Leading hospitality businesses have joined UKHospitality’s calls for the crucial festive season to be protected and for an urgent resolution to the ongoing rail dispute.
Iconic hospitality brands, including Wasabi, Greene King, Fuller’s, and Mitchells & Butlers have signed an open letter, alongside UKHospitality, to the Transport Secretary, RMT, ASLEF and Rail Delivery Group, urging them to ‘redouble efforts’ to resolve the ongoing dispute.
It comes as fresh rail strikes, beginning today, are set to cost the sector up to £400 million, on top of the £3.5 billion already lost over the last 16 months.The letter, signed by 37 leading hospitality businesses, urged both rail unions to make a public commitment to not strike during the critical festive period, to avoid significant economic harm to the sector.
In the open letter, the group says: ““The significance of the festive season to our sector cannot be overstated. It represents a crucial time when we traditionally see a substantial portion of our annual revenue generated, crucial to enabling venues to operate during the quiet months at the start of the year.

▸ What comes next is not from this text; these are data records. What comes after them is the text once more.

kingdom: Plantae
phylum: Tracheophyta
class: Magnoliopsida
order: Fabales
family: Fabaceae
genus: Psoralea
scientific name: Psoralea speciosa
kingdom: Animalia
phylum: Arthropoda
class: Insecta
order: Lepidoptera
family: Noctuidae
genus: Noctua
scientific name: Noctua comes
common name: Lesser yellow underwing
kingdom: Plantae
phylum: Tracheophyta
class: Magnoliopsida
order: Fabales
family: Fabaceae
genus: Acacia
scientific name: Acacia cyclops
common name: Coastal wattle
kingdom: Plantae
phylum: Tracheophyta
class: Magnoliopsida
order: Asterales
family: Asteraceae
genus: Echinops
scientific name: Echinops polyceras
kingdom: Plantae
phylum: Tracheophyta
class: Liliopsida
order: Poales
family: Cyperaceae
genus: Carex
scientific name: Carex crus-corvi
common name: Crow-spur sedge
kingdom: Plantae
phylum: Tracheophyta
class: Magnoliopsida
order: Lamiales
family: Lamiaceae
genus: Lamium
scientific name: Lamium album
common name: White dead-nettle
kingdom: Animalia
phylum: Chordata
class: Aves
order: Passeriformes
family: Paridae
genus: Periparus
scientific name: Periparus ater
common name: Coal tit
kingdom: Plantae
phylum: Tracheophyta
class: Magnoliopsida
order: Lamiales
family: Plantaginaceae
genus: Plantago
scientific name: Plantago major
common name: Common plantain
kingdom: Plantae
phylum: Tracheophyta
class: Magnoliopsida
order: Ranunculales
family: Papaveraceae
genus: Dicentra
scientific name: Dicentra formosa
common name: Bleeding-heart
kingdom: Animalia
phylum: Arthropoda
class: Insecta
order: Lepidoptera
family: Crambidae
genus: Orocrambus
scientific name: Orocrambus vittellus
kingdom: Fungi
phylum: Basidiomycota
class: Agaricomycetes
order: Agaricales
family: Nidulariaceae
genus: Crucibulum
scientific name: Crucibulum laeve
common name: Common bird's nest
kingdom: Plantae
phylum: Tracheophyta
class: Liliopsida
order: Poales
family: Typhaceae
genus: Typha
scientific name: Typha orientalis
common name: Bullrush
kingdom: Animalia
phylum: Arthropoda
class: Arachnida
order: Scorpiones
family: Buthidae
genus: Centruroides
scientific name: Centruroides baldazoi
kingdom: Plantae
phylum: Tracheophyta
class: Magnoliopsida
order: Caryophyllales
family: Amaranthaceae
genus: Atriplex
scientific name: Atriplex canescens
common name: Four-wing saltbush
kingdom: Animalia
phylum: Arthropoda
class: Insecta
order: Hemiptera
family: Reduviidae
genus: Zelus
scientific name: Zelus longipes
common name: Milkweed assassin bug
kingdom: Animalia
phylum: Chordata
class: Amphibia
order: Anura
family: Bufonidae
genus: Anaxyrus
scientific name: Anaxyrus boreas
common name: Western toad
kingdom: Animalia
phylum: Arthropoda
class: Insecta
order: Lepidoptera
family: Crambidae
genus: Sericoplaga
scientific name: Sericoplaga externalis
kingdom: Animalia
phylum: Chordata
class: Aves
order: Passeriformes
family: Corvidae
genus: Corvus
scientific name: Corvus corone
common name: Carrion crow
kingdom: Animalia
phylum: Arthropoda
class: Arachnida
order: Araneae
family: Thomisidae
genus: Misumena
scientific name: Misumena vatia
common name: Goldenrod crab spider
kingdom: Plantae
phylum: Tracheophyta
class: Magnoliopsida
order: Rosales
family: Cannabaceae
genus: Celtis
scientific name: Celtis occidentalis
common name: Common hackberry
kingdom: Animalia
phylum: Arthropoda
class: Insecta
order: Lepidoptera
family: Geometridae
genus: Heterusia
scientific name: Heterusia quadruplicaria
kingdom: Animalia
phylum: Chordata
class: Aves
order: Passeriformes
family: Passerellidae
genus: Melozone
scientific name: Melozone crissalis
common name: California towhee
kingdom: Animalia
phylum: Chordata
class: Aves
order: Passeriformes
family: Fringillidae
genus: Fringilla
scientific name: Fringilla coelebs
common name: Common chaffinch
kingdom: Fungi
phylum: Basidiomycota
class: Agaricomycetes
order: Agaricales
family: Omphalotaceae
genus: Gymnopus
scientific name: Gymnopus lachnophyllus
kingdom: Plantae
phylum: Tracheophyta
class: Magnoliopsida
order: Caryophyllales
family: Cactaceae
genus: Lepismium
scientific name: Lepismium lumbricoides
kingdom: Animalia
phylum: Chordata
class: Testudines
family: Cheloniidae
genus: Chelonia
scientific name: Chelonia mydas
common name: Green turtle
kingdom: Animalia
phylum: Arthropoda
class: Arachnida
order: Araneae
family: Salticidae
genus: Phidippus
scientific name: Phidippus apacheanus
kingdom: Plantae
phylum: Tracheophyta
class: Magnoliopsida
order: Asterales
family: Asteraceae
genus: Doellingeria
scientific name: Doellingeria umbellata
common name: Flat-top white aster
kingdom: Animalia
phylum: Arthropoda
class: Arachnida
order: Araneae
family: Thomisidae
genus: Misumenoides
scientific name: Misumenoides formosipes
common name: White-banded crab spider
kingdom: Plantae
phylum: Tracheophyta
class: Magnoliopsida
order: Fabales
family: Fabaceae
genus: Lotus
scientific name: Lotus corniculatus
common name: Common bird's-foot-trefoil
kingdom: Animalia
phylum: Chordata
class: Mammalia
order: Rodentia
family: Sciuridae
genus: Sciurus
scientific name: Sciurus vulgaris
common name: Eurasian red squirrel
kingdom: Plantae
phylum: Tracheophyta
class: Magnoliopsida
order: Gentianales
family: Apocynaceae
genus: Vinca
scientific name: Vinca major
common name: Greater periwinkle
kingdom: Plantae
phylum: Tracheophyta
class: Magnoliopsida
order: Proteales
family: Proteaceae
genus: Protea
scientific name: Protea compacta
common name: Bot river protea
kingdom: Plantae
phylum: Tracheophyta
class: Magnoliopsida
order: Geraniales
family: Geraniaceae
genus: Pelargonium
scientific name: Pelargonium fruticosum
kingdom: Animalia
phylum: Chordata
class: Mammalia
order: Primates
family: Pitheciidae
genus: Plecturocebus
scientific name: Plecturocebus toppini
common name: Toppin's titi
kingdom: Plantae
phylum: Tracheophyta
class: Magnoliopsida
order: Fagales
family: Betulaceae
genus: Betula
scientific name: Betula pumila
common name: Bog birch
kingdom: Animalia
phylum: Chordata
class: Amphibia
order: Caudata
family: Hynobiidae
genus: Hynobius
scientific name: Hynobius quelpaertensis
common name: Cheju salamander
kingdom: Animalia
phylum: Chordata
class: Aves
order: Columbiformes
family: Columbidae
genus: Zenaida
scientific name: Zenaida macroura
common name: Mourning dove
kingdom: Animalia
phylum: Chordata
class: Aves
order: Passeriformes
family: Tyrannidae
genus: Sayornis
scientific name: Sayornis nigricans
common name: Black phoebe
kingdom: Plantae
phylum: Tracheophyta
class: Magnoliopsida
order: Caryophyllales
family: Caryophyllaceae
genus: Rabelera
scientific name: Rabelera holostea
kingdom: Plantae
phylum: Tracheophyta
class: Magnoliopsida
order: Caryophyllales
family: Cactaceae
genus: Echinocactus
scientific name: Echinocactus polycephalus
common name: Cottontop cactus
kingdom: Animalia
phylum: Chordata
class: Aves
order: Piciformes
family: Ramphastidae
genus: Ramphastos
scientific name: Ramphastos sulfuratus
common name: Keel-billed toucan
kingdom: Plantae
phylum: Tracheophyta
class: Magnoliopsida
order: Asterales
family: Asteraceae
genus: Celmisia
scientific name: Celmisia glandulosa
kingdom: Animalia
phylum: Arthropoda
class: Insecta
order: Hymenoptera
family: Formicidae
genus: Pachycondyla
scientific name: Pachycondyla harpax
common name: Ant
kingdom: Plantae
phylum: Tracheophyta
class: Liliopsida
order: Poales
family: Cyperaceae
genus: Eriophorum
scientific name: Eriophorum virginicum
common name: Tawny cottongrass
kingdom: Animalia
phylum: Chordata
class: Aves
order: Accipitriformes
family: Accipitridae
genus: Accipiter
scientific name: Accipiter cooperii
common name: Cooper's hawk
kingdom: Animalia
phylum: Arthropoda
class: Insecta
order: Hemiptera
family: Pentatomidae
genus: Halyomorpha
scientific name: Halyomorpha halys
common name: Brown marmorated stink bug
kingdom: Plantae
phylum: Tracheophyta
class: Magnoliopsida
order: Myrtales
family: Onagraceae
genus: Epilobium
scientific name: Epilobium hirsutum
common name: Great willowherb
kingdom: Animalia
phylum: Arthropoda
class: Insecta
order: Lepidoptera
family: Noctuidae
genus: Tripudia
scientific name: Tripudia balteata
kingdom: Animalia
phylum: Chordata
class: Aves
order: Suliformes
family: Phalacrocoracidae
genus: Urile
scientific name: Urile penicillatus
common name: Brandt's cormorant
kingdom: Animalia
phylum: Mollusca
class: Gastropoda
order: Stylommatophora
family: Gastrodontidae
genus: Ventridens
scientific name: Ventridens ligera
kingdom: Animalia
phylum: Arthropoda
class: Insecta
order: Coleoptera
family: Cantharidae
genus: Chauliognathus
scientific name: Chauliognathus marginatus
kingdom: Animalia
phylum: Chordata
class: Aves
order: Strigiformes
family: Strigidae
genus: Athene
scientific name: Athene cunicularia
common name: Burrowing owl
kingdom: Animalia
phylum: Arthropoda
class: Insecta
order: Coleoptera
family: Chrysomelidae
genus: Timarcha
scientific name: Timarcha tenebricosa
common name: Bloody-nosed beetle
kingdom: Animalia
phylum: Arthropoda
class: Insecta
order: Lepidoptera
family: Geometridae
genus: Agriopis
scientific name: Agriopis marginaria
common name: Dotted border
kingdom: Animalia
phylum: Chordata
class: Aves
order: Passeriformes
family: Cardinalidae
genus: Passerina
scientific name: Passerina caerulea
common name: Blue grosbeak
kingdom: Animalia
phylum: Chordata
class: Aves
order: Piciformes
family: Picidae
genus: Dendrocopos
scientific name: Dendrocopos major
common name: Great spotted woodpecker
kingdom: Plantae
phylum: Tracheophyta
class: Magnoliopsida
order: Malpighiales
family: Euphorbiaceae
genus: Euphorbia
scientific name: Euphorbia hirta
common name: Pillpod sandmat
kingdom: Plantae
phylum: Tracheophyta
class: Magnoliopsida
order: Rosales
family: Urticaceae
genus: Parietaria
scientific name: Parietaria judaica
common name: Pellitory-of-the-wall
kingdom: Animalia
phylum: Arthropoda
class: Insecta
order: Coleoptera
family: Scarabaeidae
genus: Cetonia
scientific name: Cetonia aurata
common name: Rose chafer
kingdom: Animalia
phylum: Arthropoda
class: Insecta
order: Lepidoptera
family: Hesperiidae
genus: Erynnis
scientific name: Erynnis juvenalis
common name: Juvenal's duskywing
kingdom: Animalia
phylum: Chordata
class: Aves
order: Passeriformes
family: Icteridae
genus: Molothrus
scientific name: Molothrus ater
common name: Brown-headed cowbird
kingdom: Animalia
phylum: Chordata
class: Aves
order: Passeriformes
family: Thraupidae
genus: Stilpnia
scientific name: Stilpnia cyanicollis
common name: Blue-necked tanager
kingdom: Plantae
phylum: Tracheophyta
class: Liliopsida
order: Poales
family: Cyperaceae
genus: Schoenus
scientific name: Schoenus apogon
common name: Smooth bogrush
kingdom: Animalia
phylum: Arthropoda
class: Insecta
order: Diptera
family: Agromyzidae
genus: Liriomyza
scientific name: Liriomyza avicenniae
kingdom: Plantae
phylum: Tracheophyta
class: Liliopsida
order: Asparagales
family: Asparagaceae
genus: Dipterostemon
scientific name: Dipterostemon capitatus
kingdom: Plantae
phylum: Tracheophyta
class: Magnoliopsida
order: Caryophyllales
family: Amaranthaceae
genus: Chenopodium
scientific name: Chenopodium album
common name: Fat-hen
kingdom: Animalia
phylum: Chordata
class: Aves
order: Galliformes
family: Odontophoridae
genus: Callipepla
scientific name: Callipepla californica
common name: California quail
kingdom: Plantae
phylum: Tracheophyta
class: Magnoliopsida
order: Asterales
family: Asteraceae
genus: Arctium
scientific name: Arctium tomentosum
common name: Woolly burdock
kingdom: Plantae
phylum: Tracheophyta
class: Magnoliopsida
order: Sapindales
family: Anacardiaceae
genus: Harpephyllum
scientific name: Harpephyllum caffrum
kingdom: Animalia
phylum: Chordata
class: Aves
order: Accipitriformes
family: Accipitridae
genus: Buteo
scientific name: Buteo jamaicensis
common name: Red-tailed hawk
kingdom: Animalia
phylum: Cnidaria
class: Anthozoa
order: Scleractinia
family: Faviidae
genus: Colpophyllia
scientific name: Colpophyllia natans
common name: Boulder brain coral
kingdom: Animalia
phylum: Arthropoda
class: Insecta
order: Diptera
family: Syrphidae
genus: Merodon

“The festive season is a crucial period for our workforce: missed shifts and subsequent lost earnings – including lost income from tips – would be most acutely felt around Christmas.
“We are urging the rail unions to make a public commitment to not strike during the critical festive period. Striking would cause significant harm to hospitality businesses, undermine workers’ ability to earn and disrupt the plans of hard-working families across the country.”
All types of hospitality businesses have been affected by the strikes, from city centre food-to-go to family-run pubs on the Kent coast.
Neil Sebba, Managing Director of Tossed, said the ongoing strikes had been ‘extremely debilitating’, as a business that depends on the flow of office workers.
Beds & Bars, which operates pubs, tourist accommodation and entertainment venues, said its sales were down 70%, on average, on strike days. Keith Knowles, its CEO, said its staff were significantly affected in being unable to get to work.
Phil Thorley runs Thorley Taverns, with almost 20 pubs in Kent, and said strikes had ‘decimated’ the number of visitors from London to the Kent coast. He said it had ‘deeply affected’ trade.